(begin)

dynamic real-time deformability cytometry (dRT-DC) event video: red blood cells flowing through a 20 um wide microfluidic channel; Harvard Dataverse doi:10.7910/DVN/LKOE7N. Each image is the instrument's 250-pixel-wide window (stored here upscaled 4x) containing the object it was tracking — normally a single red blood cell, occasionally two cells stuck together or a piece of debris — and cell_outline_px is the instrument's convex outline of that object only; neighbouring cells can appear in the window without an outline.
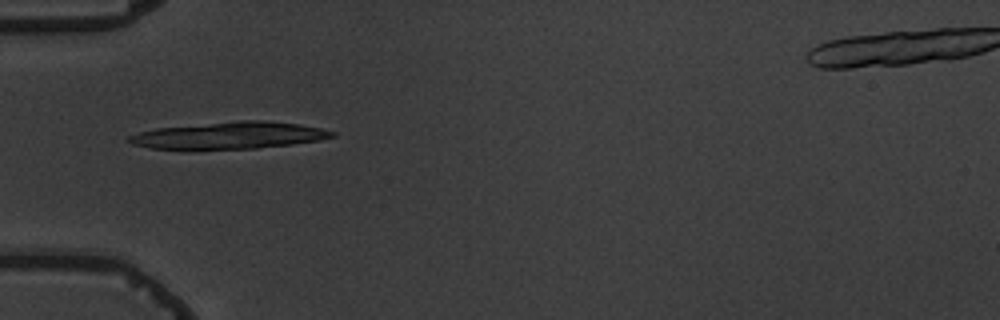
{"species": "common noctule bat (a hibernating species)", "species_latin": "Nyctalus noctula", "temperature_condition": "warm", "stored_images_in_passage": 3, "camera_frame_rate_fps": 3000, "um_per_image_px": 0.085, "animal": {"sex": "male", "body_mass_g": 19.5, "forearm_length_mm": 54.6}, "frame": {"image": 1, "passage_image": 1, "time_ms": 0.0, "image_size_px": [1000, 320], "cell_outline_px": [[336, 136], [320, 140], [292, 144], [256, 148], [184, 152], [152, 148], [132, 144], [128, 140], [128, 136], [140, 132], [156, 128], [236, 120], [260, 120], [296, 124], [320, 128], [336, 132]], "centroid_in_image_um": [19.4, 11.55], "position_along_channel_um": 65.6, "area_um2": 32.83}}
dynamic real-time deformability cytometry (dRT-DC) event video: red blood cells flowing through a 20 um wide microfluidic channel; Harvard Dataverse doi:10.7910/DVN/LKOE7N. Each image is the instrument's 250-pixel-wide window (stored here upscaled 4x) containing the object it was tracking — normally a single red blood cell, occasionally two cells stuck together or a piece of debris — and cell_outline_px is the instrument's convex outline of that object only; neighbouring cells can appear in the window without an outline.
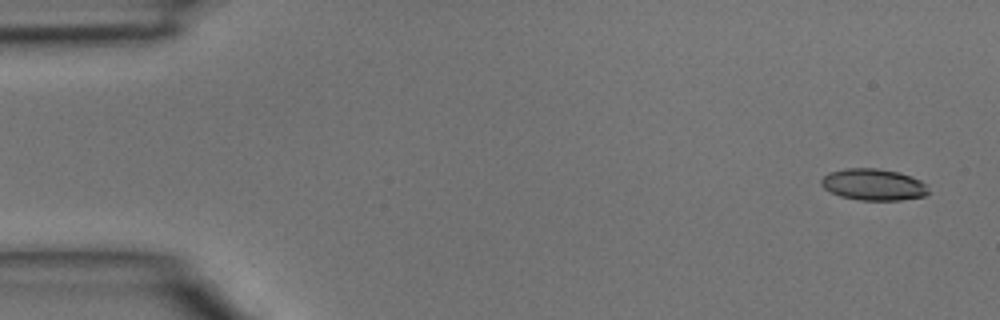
{"species": "common noctule bat (a hibernating species)", "species_latin": "Nyctalus noctula", "temperature_condition": "room temperature", "stored_images_in_passage": 5, "segment_of_instrument_passage": [1, 2], "camera_frame_rate_fps": 3000, "um_per_image_px": 0.085, "animal": {"sex": "male", "body_mass_g": 15.6}, "frame": {"image": 1, "passage_image": 1, "time_ms": 0.0, "image_size_px": [1000, 320], "cell_outline_px": [[928, 192], [924, 196], [900, 200], [860, 200], [840, 196], [824, 188], [820, 184], [820, 180], [828, 172], [844, 168], [876, 168], [896, 172], [912, 176], [920, 180], [924, 184]], "centroid_in_image_um": [74.2, 15.68], "position_along_channel_um": 10.8, "area_um2": 19.59}}
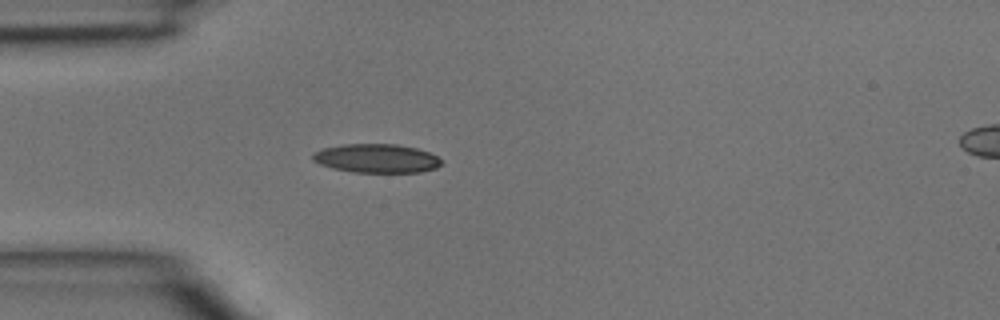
{"frame": {"image": 2, "passage_image": 4, "time_ms": 1.0, "image_size_px": [1000, 320], "cell_outline_px": [[444, 164], [436, 168], [420, 172], [352, 172], [332, 168], [320, 164], [312, 160], [312, 152], [324, 148], [344, 144], [396, 144], [416, 148], [428, 152], [444, 160]], "centroid_in_image_um": [32.02, 13.46], "position_along_channel_um": 53.0, "area_um2": 21.73}}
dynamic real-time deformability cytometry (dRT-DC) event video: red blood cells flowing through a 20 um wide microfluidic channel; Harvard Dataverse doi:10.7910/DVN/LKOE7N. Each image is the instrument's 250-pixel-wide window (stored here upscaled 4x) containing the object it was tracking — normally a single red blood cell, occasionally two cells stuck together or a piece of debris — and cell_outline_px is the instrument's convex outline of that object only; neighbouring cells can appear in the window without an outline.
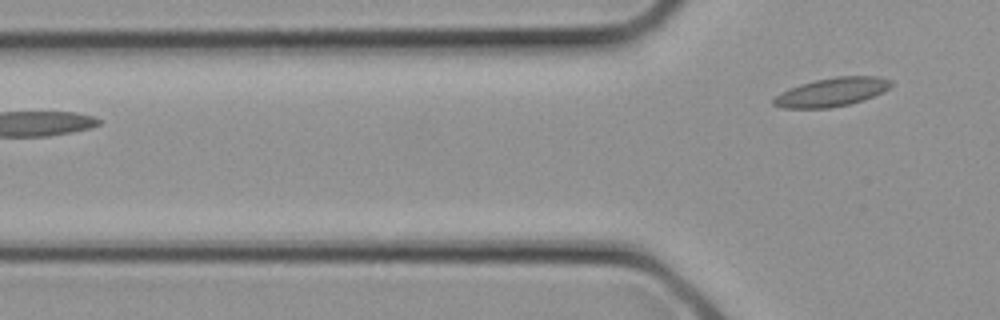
{"species": "common noctule bat (a hibernating species)", "species_latin": "Nyctalus noctula", "temperature_condition": "cold", "stored_images_in_passage": 7, "segment_of_instrument_passage": [2, 2], "camera_frame_rate_fps": 3000, "um_per_image_px": 0.085, "animal": {"sex": "female", "body_mass_g": 21.9}, "frame": {"image": 1, "passage_image": 7, "time_ms": 2.0, "image_size_px": [1000, 320], "cell_outline_px": [[892, 84], [888, 88], [864, 100], [848, 104], [828, 108], [780, 108], [772, 104], [772, 100], [776, 96], [788, 88], [800, 84], [816, 80], [836, 76], [876, 76], [892, 80]], "centroid_in_image_um": [70.66, 7.83], "position_along_channel_um": 55.1, "area_um2": 19.48}}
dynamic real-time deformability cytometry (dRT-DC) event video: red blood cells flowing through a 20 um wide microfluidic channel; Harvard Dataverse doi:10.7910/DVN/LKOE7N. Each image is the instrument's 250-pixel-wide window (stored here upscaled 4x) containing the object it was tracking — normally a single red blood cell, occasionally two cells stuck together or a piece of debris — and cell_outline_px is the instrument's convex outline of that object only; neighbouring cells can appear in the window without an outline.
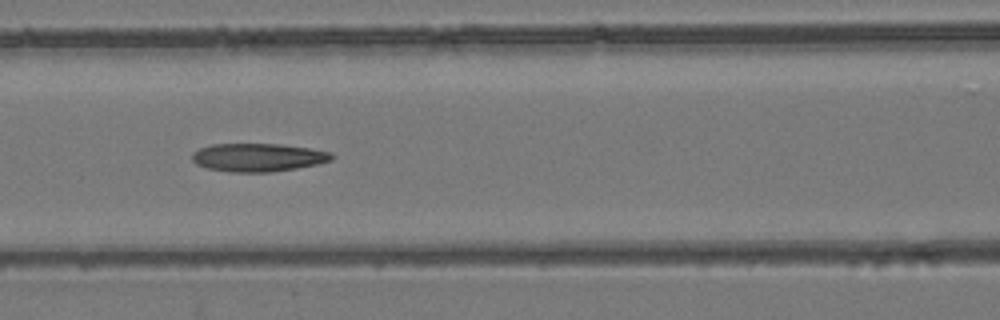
{"species": "common noctule bat (a hibernating species)", "species_latin": "Nyctalus noctula", "temperature_condition": "room temperature", "stored_images_in_passage": 37, "camera_frame_rate_fps": 3000, "um_per_image_px": 0.085, "animal": {"sex": "female", "body_mass_g": 24.6, "forearm_length_mm": 56.2}, "frame": {"image": 1, "passage_image": 8, "time_ms": 2.333, "image_size_px": [1000, 320], "cell_outline_px": [[336, 156], [332, 160], [316, 164], [296, 168], [272, 172], [228, 172], [208, 168], [196, 164], [192, 160], [192, 152], [200, 148], [212, 144], [280, 144], [308, 148], [332, 152]], "centroid_in_image_um": [21.93, 13.38], "position_along_channel_um": 144.7, "area_um2": 23.0}}
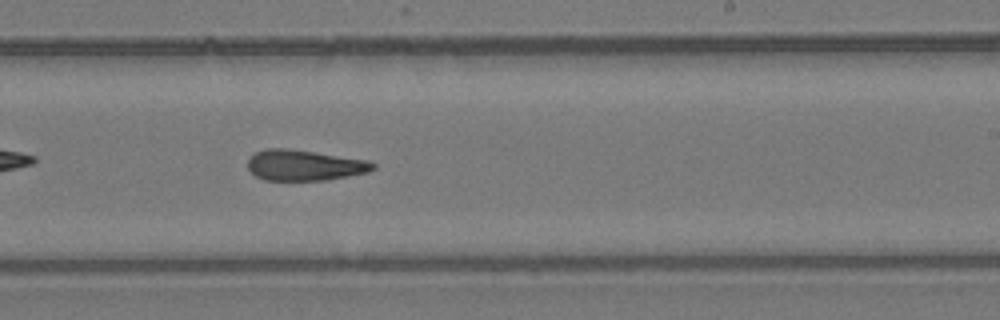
{"frame": {"image": 2, "passage_image": 17, "time_ms": 5.333, "image_size_px": [1000, 320], "cell_outline_px": [[376, 168], [368, 172], [324, 180], [264, 180], [256, 176], [248, 168], [248, 160], [256, 152], [264, 148], [288, 148], [364, 160], [376, 164]], "centroid_in_image_um": [25.84, 14.04], "position_along_channel_um": 263.2, "area_um2": 22.08}}
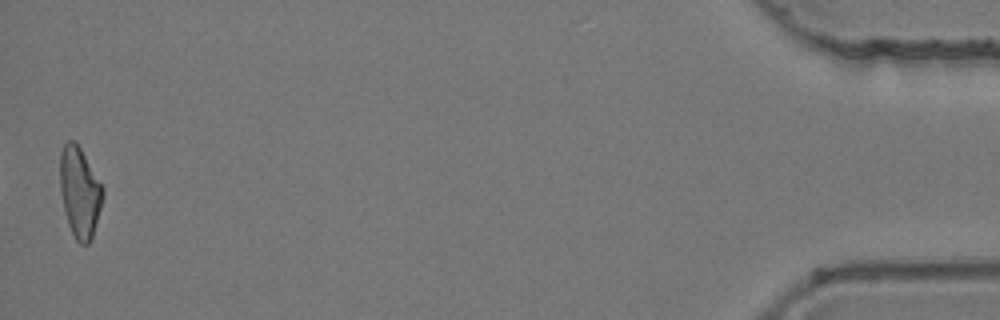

(end)

● **Work to do**
All of the material above is to be copied exactly, except for its images.

● **Reply to the task**
dynamic real-time deformability cytometry (dRT-DC) event video: red blood cells flowing through a 20 um wide microfluidic channel; Harvard Dataverse doi:10.7910/DVN/LKOE7N. Each image is the instrument's 250-pixel-wide window (stored here upscaled 4x) containing the object it was tracking — normally a single red blood cell, occasionally two cells stuck together or a piece of debris — and cell_outline_px is the instrument's convex outline of that object only; neighbouring cells can appear in the window without an outline.
{"species": "common noctule bat (a hibernating species)", "species_latin": "Nyctalus noctula", "temperature_condition": "warm", "stored_images_in_passage": 3, "camera_frame_rate_fps": 3000, "um_per_image_px": 0.085, "animal": {"sex": "male", "body_mass_g": 19.5, "forearm_length_mm": 54.6}, "frame": {"image": 1, "passage_image": 1, "time_ms": 0.0, "image_size_px": [1000, 320], "cell_outline_px": [[336, 136], [320, 140], [292, 144], [256, 148], [184, 152], [152, 148], [132, 144], [128, 140], [128, 136], [140, 132], [156, 128], [236, 120], [260, 120], [296, 124], [320, 128], [336, 132]], "centroid_in_image_um": [19.4, 11.55], "position_along_channel_um": 65.6, "area_um2": 32.83}}
dynamic real-time deformability cytometry (dRT-DC) event video: red blood cells flowing through a 20 um wide microfluidic channel; Harvard Dataverse doi:10.7910/DVN/LKOE7N. Each image is the instrument's 250-pixel-wide window (stored here upscaled 4x) containing the object it was tracking — normally a single red blood cell, occasionally two cells stuck together or a piece of debris — and cell_outline_px is the instrument's convex outline of that object only; neighbouring cells can appear in the window without an outline.
{"species": "common noctule bat (a hibernating species)", "species_latin": "Nyctalus noctula", "temperature_condition": "room temperature", "stored_images_in_passage": 5, "segment_of_instrument_passage": [1, 2], "camera_frame_rate_fps": 3000, "um_per_image_px": 0.085, "animal": {"sex": "male", "body_mass_g": 15.6}, "frame": {"image": 1, "passage_image": 1, "time_ms": 0.0, "image_size_px": [1000, 320], "cell_outline_px": [[928, 192], [924, 196], [900, 200], [860, 200], [840, 196], [824, 188], [820, 184], [820, 180], [828, 172], [844, 168], [876, 168], [896, 172], [912, 176], [920, 180], [924, 184]], "centroid_in_image_um": [74.2, 15.68], "position_along_channel_um": 10.8, "area_um2": 19.59}}
{"frame": {"image": 2, "passage_image": 4, "time_ms": 1.0, "image_size_px": [1000, 320], "cell_outline_px": [[444, 164], [436, 168], [420, 172], [352, 172], [332, 168], [320, 164], [312, 160], [312, 152], [324, 148], [344, 144], [396, 144], [416, 148], [428, 152], [444, 160]], "centroid_in_image_um": [32.02, 13.46], "position_along_channel_um": 53.0, "area_um2": 21.73}}
dynamic real-time deformability cytometry (dRT-DC) event video: red blood cells flowing through a 20 um wide microfluidic channel; Harvard Dataverse doi:10.7910/DVN/LKOE7N. Each image is the instrument's 250-pixel-wide window (stored here upscaled 4x) containing the object it was tracking — normally a single red blood cell, occasionally two cells stuck together or a piece of debris — and cell_outline_px is the instrument's convex outline of that object only; neighbouring cells can appear in the window without an outline.
{"species": "common noctule bat (a hibernating species)", "species_latin": "Nyctalus noctula", "temperature_condition": "cold", "stored_images_in_passage": 7, "segment_of_instrument_passage": [2, 2], "camera_frame_rate_fps": 3000, "um_per_image_px": 0.085, "animal": {"sex": "female", "body_mass_g": 21.9}, "frame": {"image": 1, "passage_image": 7, "time_ms": 2.0, "image_size_px": [1000, 320], "cell_outline_px": [[892, 84], [888, 88], [864, 100], [848, 104], [828, 108], [780, 108], [772, 104], [772, 100], [776, 96], [788, 88], [800, 84], [816, 80], [836, 76], [876, 76], [892, 80]], "centroid_in_image_um": [70.66, 7.83], "position_along_channel_um": 55.1, "area_um2": 19.48}}
dynamic real-time deformability cytometry (dRT-DC) event video: red blood cells flowing through a 20 um wide microfluidic channel; Harvard Dataverse doi:10.7910/DVN/LKOE7N. Each image is the instrument's 250-pixel-wide window (stored here upscaled 4x) containing the object it was tracking — normally a single red blood cell, occasionally two cells stuck together or a piece of debris — and cell_outline_px is the instrument's convex outline of that object only; neighbouring cells can appear in the window without an outline.
{"species": "common noctule bat (a hibernating species)", "species_latin": "Nyctalus noctula", "temperature_condition": "room temperature", "stored_images_in_passage": 37, "camera_frame_rate_fps": 3000, "um_per_image_px": 0.085, "animal": {"sex": "female", "body_mass_g": 24.6, "forearm_length_mm": 56.2}, "frame": {"image": 1, "passage_image": 8, "time_ms": 2.333, "image_size_px": [1000, 320], "cell_outline_px": [[336, 156], [332, 160], [316, 164], [296, 168], [272, 172], [228, 172], [208, 168], [196, 164], [192, 160], [192, 152], [200, 148], [212, 144], [280, 144], [308, 148], [332, 152]], "centroid_in_image_um": [21.93, 13.38], "position_along_channel_um": 144.7, "area_um2": 23.0}}
{"frame": {"image": 2, "passage_image": 17, "time_ms": 5.333, "image_size_px": [1000, 320], "cell_outline_px": [[376, 168], [368, 172], [324, 180], [264, 180], [256, 176], [248, 168], [248, 160], [256, 152], [264, 148], [288, 148], [364, 160], [376, 164]], "centroid_in_image_um": [25.84, 14.04], "position_along_channel_um": 263.2, "area_um2": 22.08}}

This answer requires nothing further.